Determining Synthetic Lethal Targets in DNA Polymerase Epsilon P286R Mutants Using Genome-wide CRISPR-Cas9 Knockout Screens

Abstract

Genomic instability is an important hallmark of cancer development and is often a product of impaired or abnormal DNA replication. For instance, DNA Polymerase Epsilon (POLE) is responsible for the bulk of DNA replication on the leading strand, and somatic mutations mapping to the ‘proof-reading’ exonuclease domain, such as POLEP286R/+, are commonly detected in tumors of the endometrium and gastrointestinal tract. POLE exonuclease domain mutations are frequently associated with increased mutational burden and can be further sub-classified as either ‘microsatellite stable’ (MSS) or ‘instable’ (MSI), depending on the functionality of compensatory mismatch repair (MMR) pathways. Genetic dependencies in MSS cancers bearing POLE mutations are poorly understood, however, previous studies modeling analogous mutations in yeast demonstrated increased levels of replication stress irrespective of MMR status. We therefore predicted that human MSS POLE mutant cancer cells would show enhanced sensitivity to pharmacologic inhibition of ATR, the master-regulator of replication fork stability. Furthermore, our in-silico predictions indicate that DNA damage repair (DDR) genes downstream of ATR, including FANCM, MSH2, and MSH6, are more heavily relied upon in patient-derived MSS POLE mutant cancer cell lines relative to those without POLE mutations. Towards this end, we used CAS9 to create human U2OS-derived POLEP286R/+ knock-in cell lines. Indeed, we observed distinct replication fork abnormalities and reduced viability in the presence of ATRi in POLEP286R/+ cells relative to isogenic controls. To validate our in-silico predictions and to identify additional synthetic-lethal targets in-vitro, we designed a custom CRISPR knockout (KO) library with particular emphasis on genes known to be involved in DNA replication and repair, including ample representation of targets previously implicated in ATR-dependent signaling pathways.
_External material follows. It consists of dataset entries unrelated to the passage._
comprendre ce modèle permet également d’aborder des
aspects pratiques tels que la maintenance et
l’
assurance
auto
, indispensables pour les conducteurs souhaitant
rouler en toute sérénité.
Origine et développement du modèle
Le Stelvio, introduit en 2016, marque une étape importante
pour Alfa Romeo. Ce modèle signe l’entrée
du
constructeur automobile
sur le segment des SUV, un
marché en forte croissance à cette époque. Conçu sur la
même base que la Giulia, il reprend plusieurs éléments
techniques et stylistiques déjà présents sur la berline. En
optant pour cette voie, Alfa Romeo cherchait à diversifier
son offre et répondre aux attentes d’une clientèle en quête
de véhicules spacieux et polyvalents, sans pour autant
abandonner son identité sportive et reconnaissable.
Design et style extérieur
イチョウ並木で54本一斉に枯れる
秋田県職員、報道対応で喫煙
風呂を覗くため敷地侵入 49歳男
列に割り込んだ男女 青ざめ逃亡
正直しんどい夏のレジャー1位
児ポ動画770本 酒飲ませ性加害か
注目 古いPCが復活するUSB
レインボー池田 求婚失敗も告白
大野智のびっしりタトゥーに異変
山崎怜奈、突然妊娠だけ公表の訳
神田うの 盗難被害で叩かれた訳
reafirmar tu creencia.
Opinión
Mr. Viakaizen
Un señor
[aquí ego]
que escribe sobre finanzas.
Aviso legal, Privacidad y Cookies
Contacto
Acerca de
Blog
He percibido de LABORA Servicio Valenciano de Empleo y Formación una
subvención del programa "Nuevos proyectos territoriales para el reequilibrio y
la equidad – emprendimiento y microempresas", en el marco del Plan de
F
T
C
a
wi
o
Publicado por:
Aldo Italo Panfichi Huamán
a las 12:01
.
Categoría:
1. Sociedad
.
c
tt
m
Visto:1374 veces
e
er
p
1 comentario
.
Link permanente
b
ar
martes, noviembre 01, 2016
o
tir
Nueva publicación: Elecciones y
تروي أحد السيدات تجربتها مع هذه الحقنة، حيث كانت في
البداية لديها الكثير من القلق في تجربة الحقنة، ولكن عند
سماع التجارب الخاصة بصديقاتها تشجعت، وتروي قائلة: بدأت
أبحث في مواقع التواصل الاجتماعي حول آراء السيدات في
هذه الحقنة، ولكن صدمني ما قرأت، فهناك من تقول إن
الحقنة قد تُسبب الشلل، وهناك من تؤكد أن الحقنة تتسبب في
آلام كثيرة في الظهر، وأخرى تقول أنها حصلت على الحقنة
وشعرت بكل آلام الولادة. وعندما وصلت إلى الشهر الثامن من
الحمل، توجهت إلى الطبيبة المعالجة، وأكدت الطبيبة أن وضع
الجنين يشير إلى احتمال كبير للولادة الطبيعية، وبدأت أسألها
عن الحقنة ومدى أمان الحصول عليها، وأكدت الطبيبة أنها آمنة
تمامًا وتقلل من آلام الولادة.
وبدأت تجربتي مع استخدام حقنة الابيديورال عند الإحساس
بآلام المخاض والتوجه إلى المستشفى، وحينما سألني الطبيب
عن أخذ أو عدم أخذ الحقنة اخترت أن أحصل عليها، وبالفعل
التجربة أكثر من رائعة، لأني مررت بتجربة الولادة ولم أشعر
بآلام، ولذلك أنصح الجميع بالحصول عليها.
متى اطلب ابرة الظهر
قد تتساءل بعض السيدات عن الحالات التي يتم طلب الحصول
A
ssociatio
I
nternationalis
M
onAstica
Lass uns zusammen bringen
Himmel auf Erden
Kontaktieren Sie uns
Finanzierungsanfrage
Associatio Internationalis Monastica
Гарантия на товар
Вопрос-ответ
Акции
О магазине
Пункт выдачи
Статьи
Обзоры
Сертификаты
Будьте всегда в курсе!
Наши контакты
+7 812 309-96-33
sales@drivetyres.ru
We further engineered and optimized our POLE isogenic cell line pairs to enable doxycycline-inducible expression of CAS9 following introduction of the KO library. The results of our pilot screen are currently pending next-generation sequencing and analysis. Future works will be focused on putative target validation and additional mechanistic inquiry, the summation of which will provide important insight towards the development of novel therapies capable of selectively killing MSS POLE mutant cancers.